Page 2: Life-cycle cost analysis
The other cost reduction technique is Life Cycle Cost Analysis to influence design. To avoid products being developed with a low acquisition cost but high operation and support costs, or vice versa, life cycle cost analysis considers the full cost of ownership of the products in the engineering and decision making process, to establish the correct balance of acquisition and in-service cost, whilst maintaining the required effectiveness of the product.
British Aerospace uses sophisticated cost modelling to investigate and estimate the life cycle cost of an aeroplane. This provides insight into the hidden costs of operation and support hence overcoming the iceberg syndrome. All investment involves providing a balance between reliability and the cost of ownership. Investment in improving the reliability and ease of maintenance of an aircraft will help to reduce the cost of ownership, but usually with an increase in the cost of acquisition.
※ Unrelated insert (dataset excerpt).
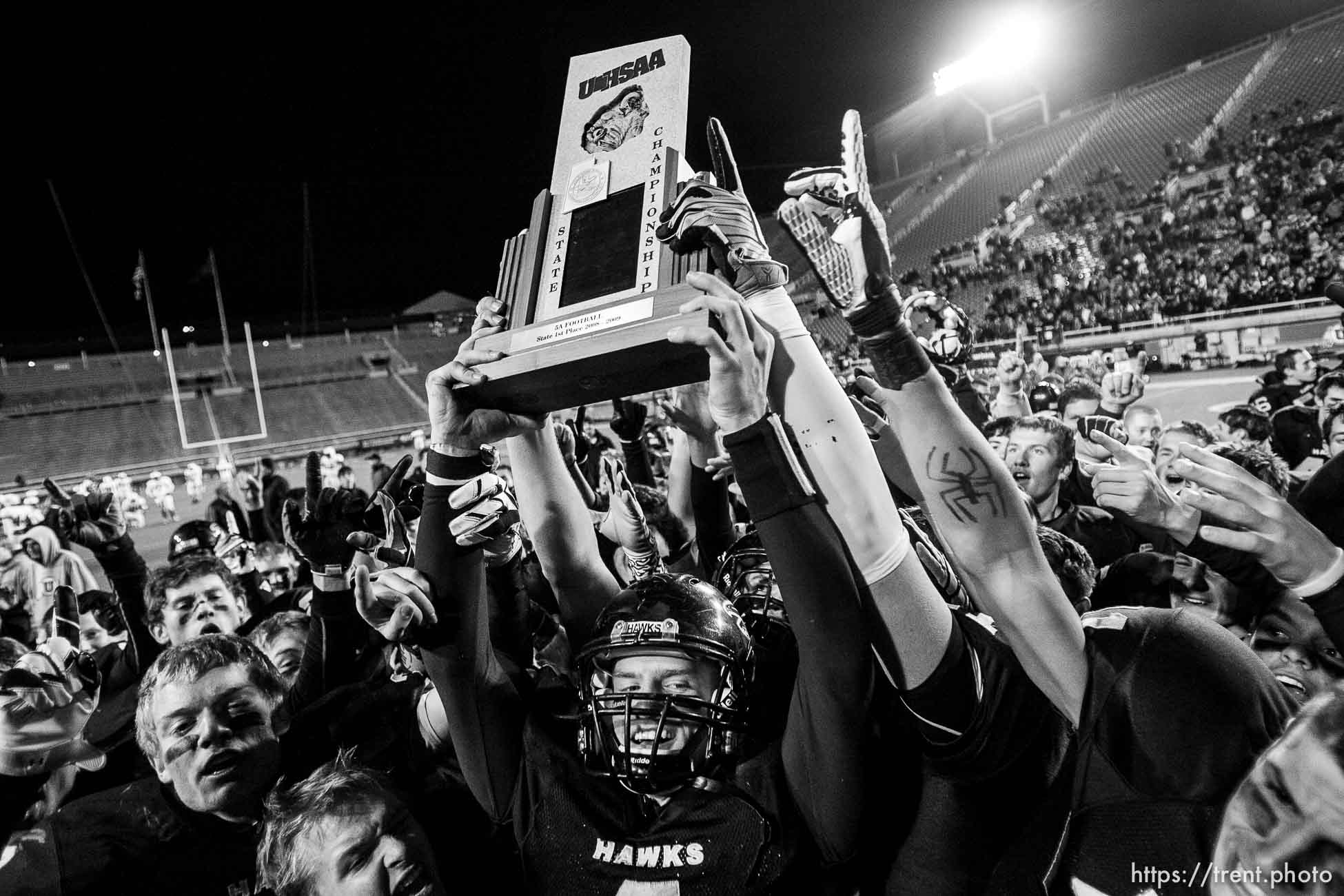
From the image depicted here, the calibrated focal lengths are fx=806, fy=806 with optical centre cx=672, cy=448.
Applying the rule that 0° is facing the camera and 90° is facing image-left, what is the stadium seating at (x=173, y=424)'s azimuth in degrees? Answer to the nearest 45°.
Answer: approximately 0°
During the design stage, the earlier the opportunity for improvement can be identified, the less it will cost to incorporate. Initially the benefits exceed the associated cost of investment, resulting in a reduction in the life cycle cost. However, there is a point beyond which increased investment will not yield greater savings and the life cycle cost cannot be reduced further.
Life cycle cost analysis is the technique of predicting future costs early enough to enable decisions to be taken that influence design to minimise lifecycle costs without compromising the performance of an aircraft.
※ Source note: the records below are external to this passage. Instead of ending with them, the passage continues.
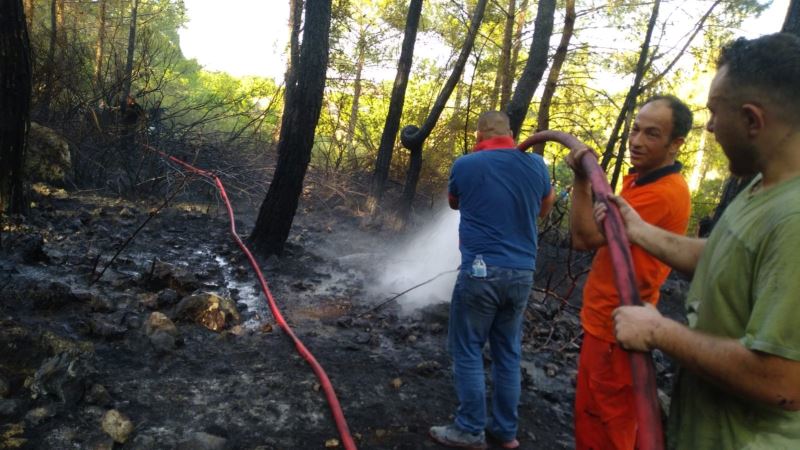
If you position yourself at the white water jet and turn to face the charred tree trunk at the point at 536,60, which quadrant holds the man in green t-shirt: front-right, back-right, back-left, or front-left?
back-right

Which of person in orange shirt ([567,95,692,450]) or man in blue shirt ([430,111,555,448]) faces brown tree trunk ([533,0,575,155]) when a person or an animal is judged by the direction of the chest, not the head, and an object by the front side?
the man in blue shirt

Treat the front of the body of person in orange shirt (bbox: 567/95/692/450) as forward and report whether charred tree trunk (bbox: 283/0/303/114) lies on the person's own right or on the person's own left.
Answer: on the person's own right

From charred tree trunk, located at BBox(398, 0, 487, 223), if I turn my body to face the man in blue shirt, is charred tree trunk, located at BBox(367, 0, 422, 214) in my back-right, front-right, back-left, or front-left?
back-right

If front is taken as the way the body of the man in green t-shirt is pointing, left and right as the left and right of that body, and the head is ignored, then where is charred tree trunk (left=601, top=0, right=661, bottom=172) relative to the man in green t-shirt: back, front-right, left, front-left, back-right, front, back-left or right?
right

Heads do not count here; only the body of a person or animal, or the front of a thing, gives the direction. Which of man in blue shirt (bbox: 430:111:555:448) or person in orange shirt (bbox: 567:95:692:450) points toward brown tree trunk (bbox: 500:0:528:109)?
the man in blue shirt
In considering the life cycle cost elements of a project, which relate to the costs of design, development, manufacture, operation and support of the aircraft, this study now focuses on the manufacture element of the life cycle cost with particular reference to the ‘in-house’ production manufacture cost.
This part of the life cycle cost, the in-house production cost, accrues all the costs related to turning the concept and design into an actual flying aircraft, capable of performing to its desired requirements.
This complex manufacturing process basically involves the stages of:- planning the manufacturing methods, converting raw materials into high precision airframe components, assembling the airframe, integrating the vendor manufactured components with the airframe, ground testing the compatibility and function of the systems throughout the complete aircraft, flight testing each aircraft to ensure compliance to full performance and safety and finally painting the aircraft in the required livery ready for despatch to the customer.
Having highlighted earlier the importance of the utmost reliability and ease of maintenance, it can be seen that it is essential for components to be designed and manufactured with this in mind, whilst ensuring the need for accuracy in productability, quality and affordability.